A la suite de rencontres fortuites, "plus ou moins animées", entre chasseurs et promeneurs dans le Massif de l'Hautil, il nous a été demandé de rappeler certaines particularités concernant cette forêt.
CHASSEURS : Dans la partie Trielloise et Chantelouvaise du massif de l'Hautil, 500 ha de forêt sont exploités alternativement sur les 2 communes par la société de chasse locale. La période de chasse y est fixée chaque année du 1er samedi de novembre au dernier samedi de février, l'après-midi aux heures diurnes seulement.
Il s'agit de battues administratives sous contrôle de la Préfecture et de l'ONF. Les chasseurs sont Chantelouvais ou Triellois. Ils bénéficient d'une autorisation spéciale Préfectorale. L'accès de la zone se fait sous leur propre responsabilité.
lutte contre la prolifération des sangliers: Un prélèvement sélectif annuel est en effet nécessaire pour éviter la prolifération des sangliers qui causent d'énormes dégâts dans les cultures alentour. Il s'agit surtout de mâles (sujets âgés). Les femelles et les marcassins sont épargnés afin de conserver la pérennité de l'espèce. Durant cette période, une surveillance accrue contre le braconnage est exercée (biches et cerfs tués par des gens du voyage sans permis en 2006, 2007 et 2008).
Lutte contre la prolifération du renard: là encore la chasse est indispensable. La population des renards doit être contrôlée. En effet, cet animal est victime de façon récurrente d'une maladie : l’échinococcose alvéolaire , plus communément appelée "maladie du renard". Maladie rare mais potentiellement grave, elle provoque chez l’homme des lésions nécrotiques au niveau du foie qui peuvent engager le pronostic vital du patient. La maladie évolue lentement et les signes cliniques apparaissent de 5 à 15 ans après infestation. Les battues, autorisées par arrêté municipal au niveau de la plaine, entre Chanteloup et Triel, ont lieu 2 journées en semaine en hiver.

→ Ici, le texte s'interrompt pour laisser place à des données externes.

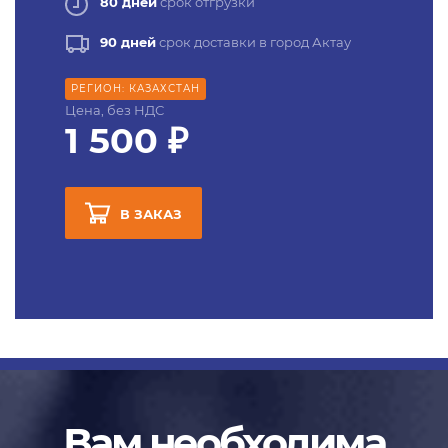
80 дней
срок отгрузки
90 дней
срок доставки в город Актау
РЕГИОН: КАЗАХСТАН
Цена, без НДС
1 500 ₽
В ЗАКАЗ
Вам необходима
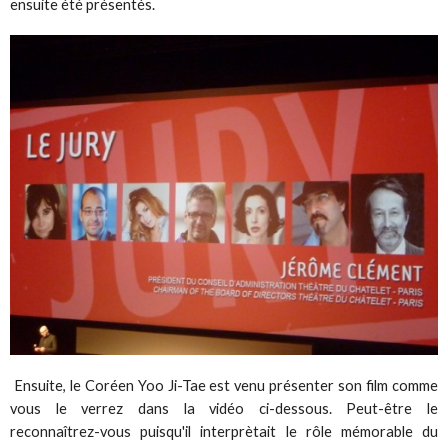
ensuite été présentés.
Ensuite, le Coréen Yoo Ji-Tae est venu présenter son film comme
vous le verrez dans la vidéo ci-dessous. Peut-être le
reconnaîtrez-vous puisqu'il interprètait le rôle mémorable du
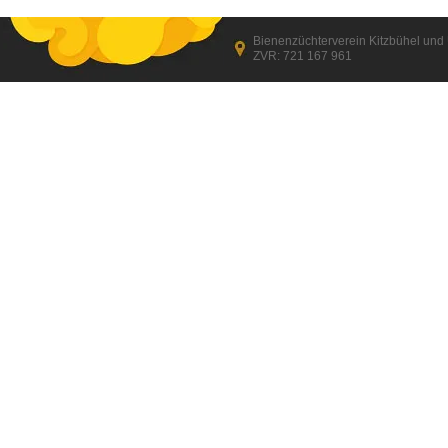
Bienenzüchterverein Kitzbühel un
ZVR: 721 167 961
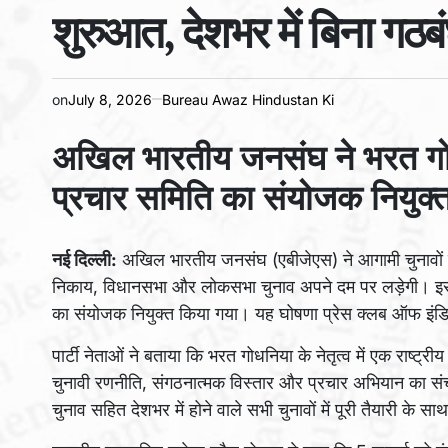
शुरुआत, देशभर में बिना गठब
on
July 8, 2026
Bureau Awaz Hindustan Ki
अखिल भारतीय जनसंघ ने भरत गोधनि
प्रचार समिति का संयोजक नियुक्
नई दिल्ली:
अखिल भारतीय जनसंघ (एबीजेएस) ने आगामी चुनावों को
निकाय, विधानसभा और लोकसभा चुनाव अपने दम पर लड़ेगी। इसी क
का संयोजक नियुक्त किया गया। यह घोषणा प्रेस क्लब ऑफ इंडिया म
पार्टी नेताओं ने बताया कि भरत गोधनिया के नेतृत्व में एक राष्ट्
चुनावी रणनीति, संगठनात्मक विस्तार और प्रचार अभियान का संचा
चुनाव सहित देशभर में होने वाले सभी चुनावों में पूरी तैयारी के स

PROMENEURS ET VETETISTES :le danger est bien réel. Il est signalé par des pancartes un peu partout. Malheureusement, nous constatons chaque week-end la présence de personnes de toute la région qui ne tiennent aucun compte de ces avertissements.
Rappelons qu'en cas d'accident dans le massif, seul le service G.R.I.M.P du S.D.I.S (sapeurs-pompiers spécialisés en milieu périlleux) est autorisé à intervenir sur place. 7 accidents en 5 ans, heureusement non mortels, sont à déplorer. Il s'agit pour l'essentiel de cyclistes blessés tombés dans un fontis et pour un cas, d'un ramasseur de champignons. Aucun d'entre eux n'a pu remonter du fond de l'effondrie par ses propres moyens. Une chance que des témoins aient entendu leurs cris.

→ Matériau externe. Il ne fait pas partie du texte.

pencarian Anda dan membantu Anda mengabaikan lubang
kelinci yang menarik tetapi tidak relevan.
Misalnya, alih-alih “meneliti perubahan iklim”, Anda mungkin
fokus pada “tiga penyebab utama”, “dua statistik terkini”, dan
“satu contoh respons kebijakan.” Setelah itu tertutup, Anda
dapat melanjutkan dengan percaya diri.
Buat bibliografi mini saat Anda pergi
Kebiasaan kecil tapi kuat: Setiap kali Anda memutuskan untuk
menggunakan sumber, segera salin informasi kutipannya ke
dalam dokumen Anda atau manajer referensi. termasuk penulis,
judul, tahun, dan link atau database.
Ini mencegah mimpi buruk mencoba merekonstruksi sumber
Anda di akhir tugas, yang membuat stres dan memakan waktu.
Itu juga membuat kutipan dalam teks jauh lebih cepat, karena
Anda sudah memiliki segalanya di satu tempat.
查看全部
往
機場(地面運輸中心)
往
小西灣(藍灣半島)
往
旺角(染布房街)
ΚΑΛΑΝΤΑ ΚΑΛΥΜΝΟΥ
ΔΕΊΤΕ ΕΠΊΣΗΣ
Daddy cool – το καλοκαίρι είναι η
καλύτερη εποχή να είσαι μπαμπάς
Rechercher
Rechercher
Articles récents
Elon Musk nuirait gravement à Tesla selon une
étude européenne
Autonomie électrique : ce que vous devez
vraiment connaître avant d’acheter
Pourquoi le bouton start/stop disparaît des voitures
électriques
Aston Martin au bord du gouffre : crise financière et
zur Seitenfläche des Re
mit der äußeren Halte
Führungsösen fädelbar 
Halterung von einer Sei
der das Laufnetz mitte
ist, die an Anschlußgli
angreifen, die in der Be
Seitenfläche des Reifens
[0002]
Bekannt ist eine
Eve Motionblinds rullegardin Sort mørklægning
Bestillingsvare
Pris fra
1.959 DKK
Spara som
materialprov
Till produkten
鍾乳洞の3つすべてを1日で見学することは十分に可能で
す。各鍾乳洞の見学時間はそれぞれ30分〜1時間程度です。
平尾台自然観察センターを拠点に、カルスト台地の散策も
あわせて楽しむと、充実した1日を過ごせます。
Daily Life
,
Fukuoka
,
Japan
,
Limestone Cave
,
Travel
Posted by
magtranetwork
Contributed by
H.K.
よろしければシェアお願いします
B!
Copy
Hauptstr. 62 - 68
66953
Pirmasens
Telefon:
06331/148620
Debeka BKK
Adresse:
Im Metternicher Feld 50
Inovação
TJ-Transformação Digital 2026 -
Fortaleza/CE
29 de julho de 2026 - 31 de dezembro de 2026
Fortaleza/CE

Pour information, il faut savoir qu'une intervention du G.R.I.M.P coûte en moyenne entre 5 et 10.000 Euros.
Bien que non communale, appartenant à une multitude de propriétaires privés, cette forêt réputée très dangereuse est interdite aux promeneurs par arrêté municipal depuis l'effondrement de 1991 qui a coûté la vie à un jeune homme de 20 ans disparu dans un fontis, avec 3 caravanes et qui n'a jamais été retrouvé.
Donnant le faux aspect d'un endroit tranquille, la forêt recèle en son sous-sol un réseau serré de plus de 100kms de galeries en profondeur (jusqu'à 70 mètres) qui menacent de s'effondrer à tout moment. On peut assimiler la formation d'un fontis à un gigantesque sablier. Il suffit de quelques secondes pour qu'il se transforme en un piège mortel. On recense déjà plus de 300 fontis dans le massif de l'Hautil dont certains font près de 30 m de diamètre et 10m de profondeur. De nouveaux trous se font jour chaque année.
Pour se rendre compte des dangers encourus, les personnes intéressées par ce problème peuvent consulter en mairie la carte des carrières de gypse qui y ont été exploitées durant plus d'un siècle. Les téméraires doivent savoir qu'ils ne sont pas à l'abri d'un nouveau drame. Souhaitons que la lecture de ces lignes les amène à réfléchir aux conséquences.